Write the records out again without change. Leave the pictures behind.
[Opening Extracted material section]
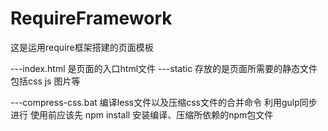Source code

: # RequireFramework
这是运用require框架搭建的页面模板

---index.html  是页面的入口html文件
---static  存放的是页面所需要的静态文件 包括css js 图片等

---compress-css.bat  编译less文件以及压缩css文件的合并命令 利用gulp同步进行 使用前应该先 npm install 安装编译、压缩所依赖的npm包文件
[Closing Extracted material section]
__Output for this task__:
Source code

: # RequireFramework
这是运用require框架搭建的页面模板

---index.html  是页面的入口html文件
---static  存放的是页面所需要的静态文件 包括css js 图片等

---compress-css.bat  编译less文件以及压缩css文件的合并命令 利用gulp同步进行 使用前应该先 npm install 安装编译、压缩所依赖的npm包文件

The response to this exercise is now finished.